--- INFORMATION SHOWN Enclosed Below ---

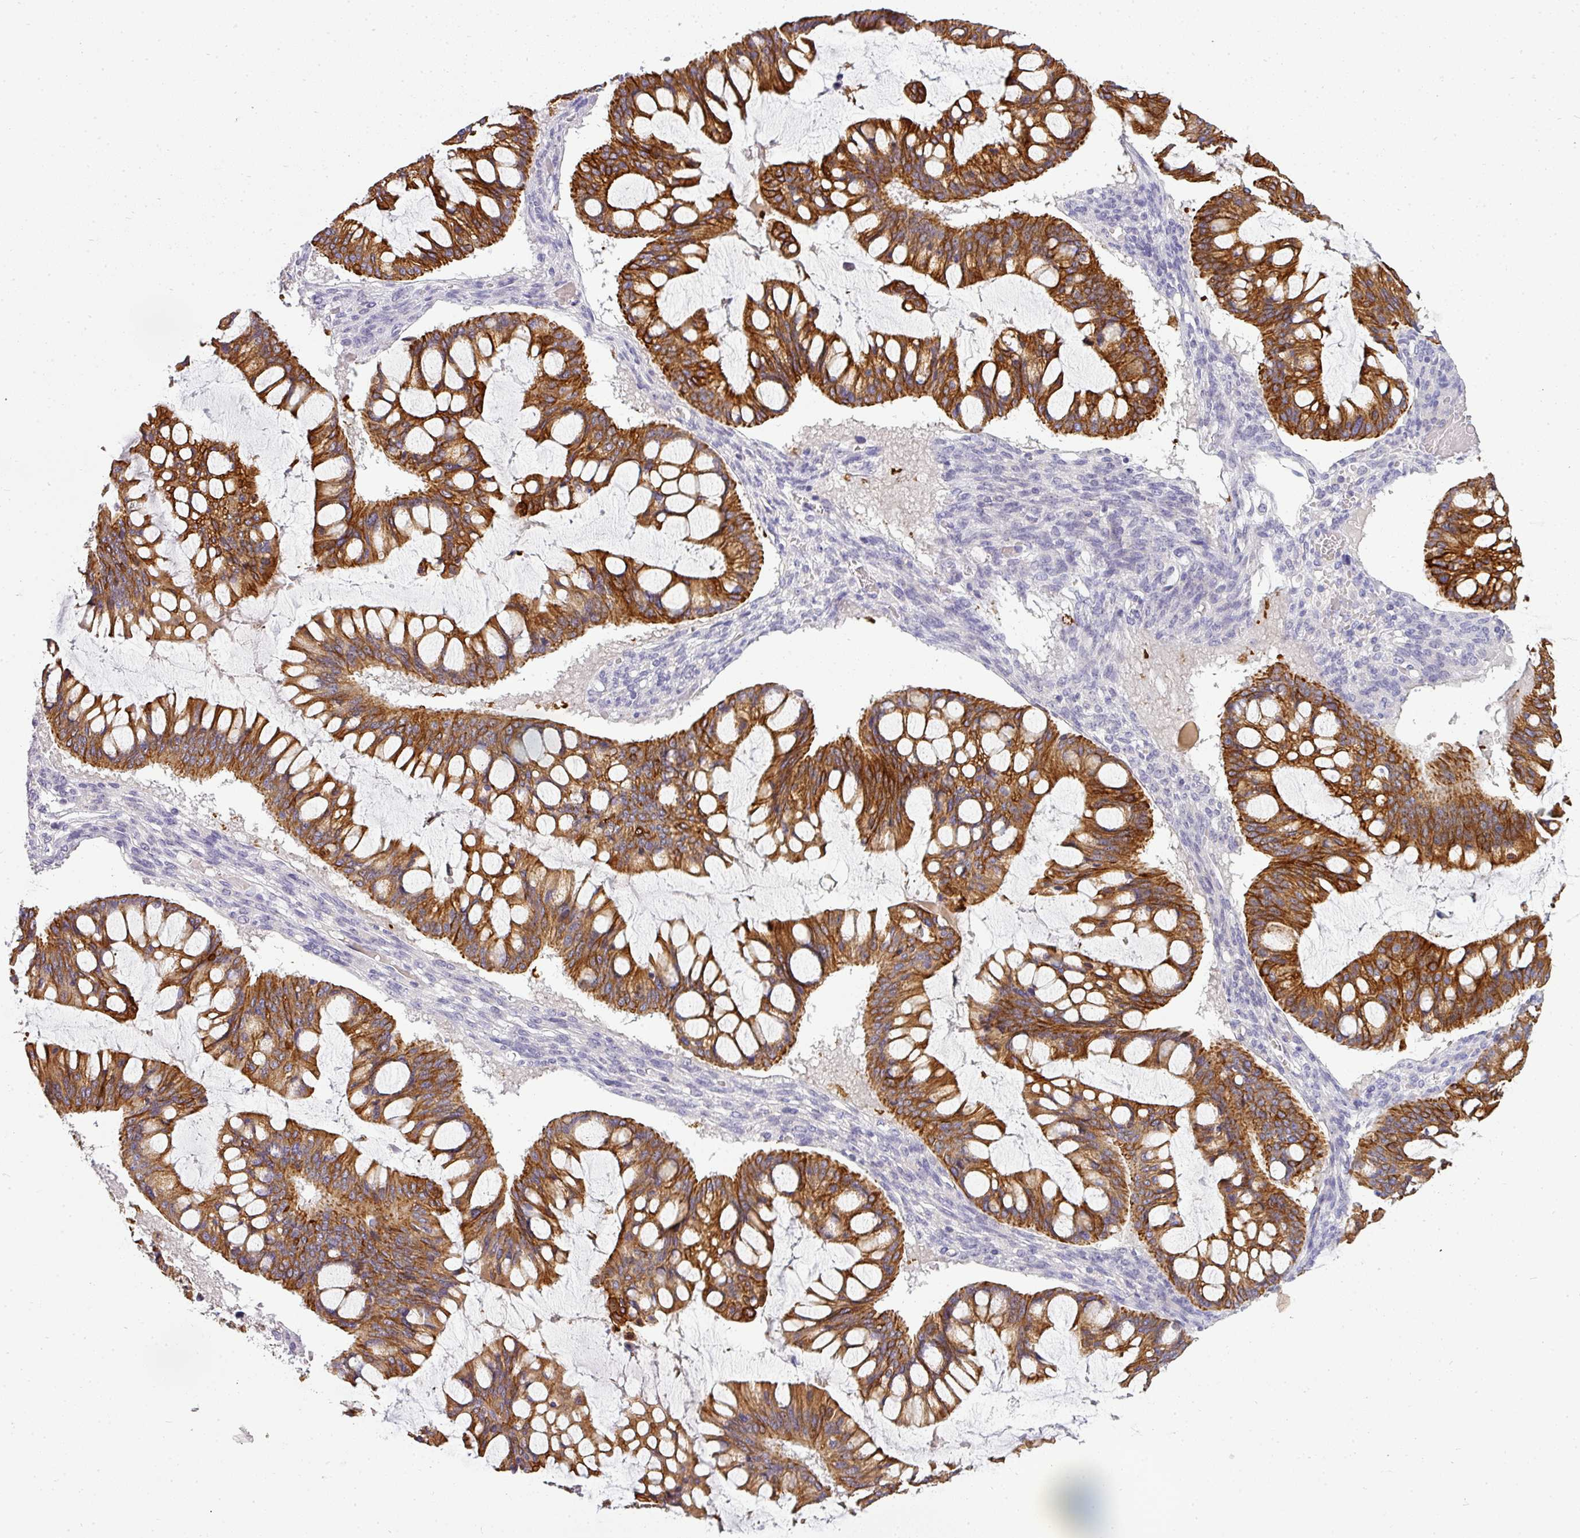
{"staining": {"intensity": "strong", "quantity": ">75%", "location": "cytoplasmic/membranous"}, "tissue": "ovarian cancer", "cell_type": "Tumor cells", "image_type": "cancer", "snomed": [{"axis": "morphology", "description": "Cystadenocarcinoma, mucinous, NOS"}, {"axis": "topography", "description": "Ovary"}], "caption": "There is high levels of strong cytoplasmic/membranous expression in tumor cells of ovarian cancer, as demonstrated by immunohistochemical staining (brown color).", "gene": "ASXL3", "patient": {"sex": "female", "age": 73}}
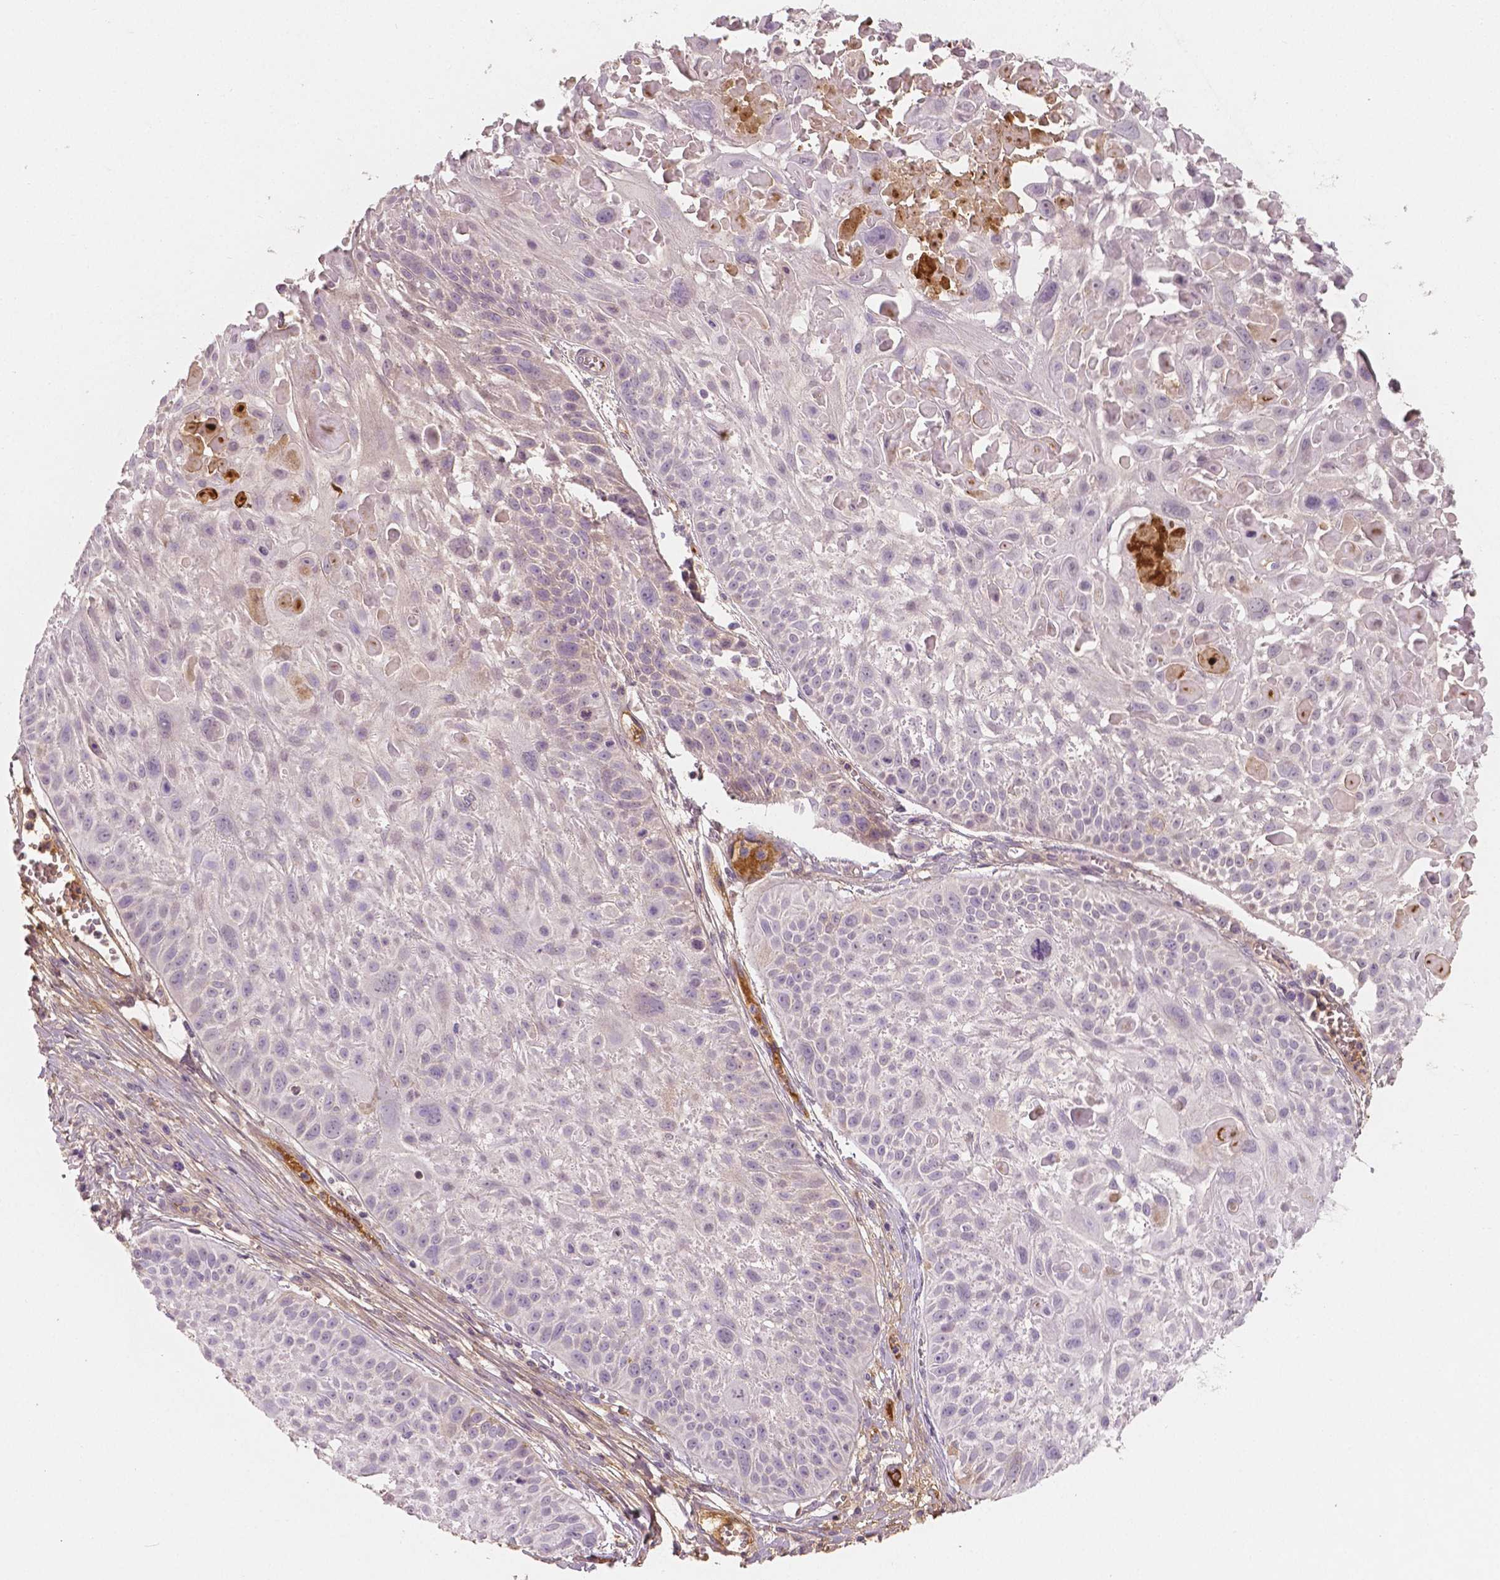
{"staining": {"intensity": "negative", "quantity": "none", "location": "none"}, "tissue": "skin cancer", "cell_type": "Tumor cells", "image_type": "cancer", "snomed": [{"axis": "morphology", "description": "Squamous cell carcinoma, NOS"}, {"axis": "topography", "description": "Skin"}, {"axis": "topography", "description": "Anal"}], "caption": "This is a image of immunohistochemistry staining of skin cancer, which shows no positivity in tumor cells. (DAB immunohistochemistry, high magnification).", "gene": "APOA4", "patient": {"sex": "female", "age": 75}}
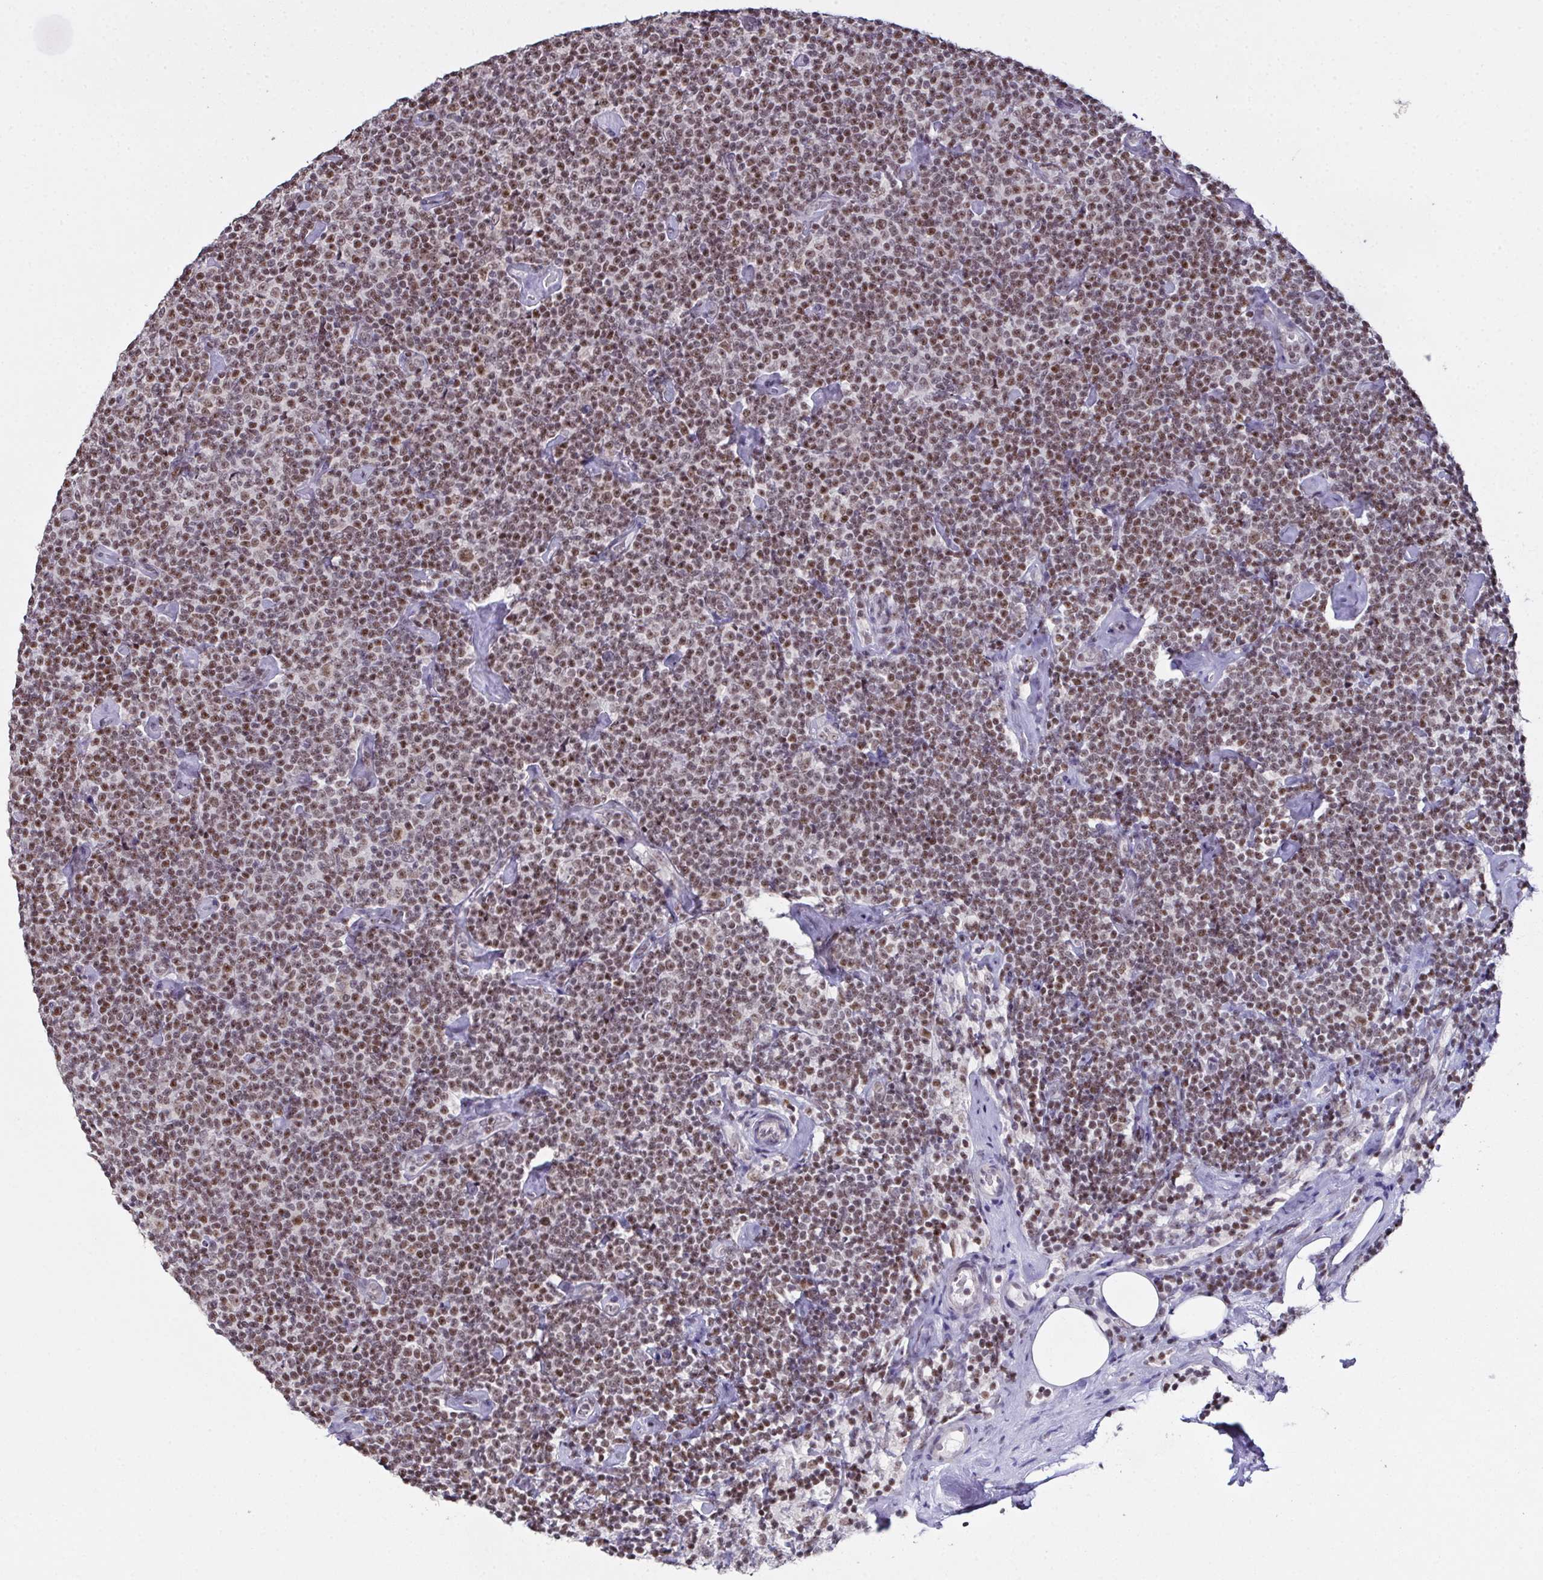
{"staining": {"intensity": "moderate", "quantity": ">75%", "location": "nuclear"}, "tissue": "lymphoma", "cell_type": "Tumor cells", "image_type": "cancer", "snomed": [{"axis": "morphology", "description": "Malignant lymphoma, non-Hodgkin's type, Low grade"}, {"axis": "topography", "description": "Lymph node"}], "caption": "This is an image of immunohistochemistry staining of malignant lymphoma, non-Hodgkin's type (low-grade), which shows moderate expression in the nuclear of tumor cells.", "gene": "ZNF800", "patient": {"sex": "male", "age": 81}}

--- End of Enclosed INFORMATION SHOWN ---

= WHAT IS REQUIRED =
Transcribe all the material exactly; skip every image.

= SOLUTION TO THE EXERCISE =
{"staining": {"intensity": "strong", "quantity": ">75%", "location": "cytoplasmic/membranous"}, "tissue": "ovarian cancer", "cell_type": "Tumor cells", "image_type": "cancer", "snomed": [{"axis": "morphology", "description": "Cystadenocarcinoma, mucinous, NOS"}, {"axis": "topography", "description": "Ovary"}], "caption": "There is high levels of strong cytoplasmic/membranous expression in tumor cells of ovarian cancer, as demonstrated by immunohistochemical staining (brown color).", "gene": "ASXL3", "patient": {"sex": "female", "age": 73}}
{"staining": {"intensity": "negative", "quantity": "none", "location": "none"}, "tissue": "skin cancer", "cell_type": "Tumor cells", "image_type": "cancer", "snomed": [{"axis": "morphology", "description": "Squamous cell carcinoma, NOS"}, {"axis": "topography", "description": "Skin"}, {"axis": "topography", "description": "Anal"}], "caption": "This is a image of immunohistochemistry staining of skin cancer, which shows no positivity in tumor cells. (DAB immunohistochemistry, high magnification).", "gene": "APOA4", "patient": {"sex": "female", "age": 75}}
{"staining": {"intensity": "moderate", "quantity": ">75%", "location": "nuclear"}, "tissue": "lymphoma", "cell_type": "Tumor cells", "image_type": "cancer", "snomed": [{"axis": "morphology", "description": "Malignant lymphoma, non-Hodgkin's type, Low grade"}, {"axis": "topography", "description": "Lymph node"}], "caption": "This is an image of immunohistochemistry staining of malignant lymphoma, non-Hodgkin's type (low-grade), which shows moderate expression in the nuclear of tumor cells.", "gene": "ZNF800", "patient": {"sex": "male", "age": 81}}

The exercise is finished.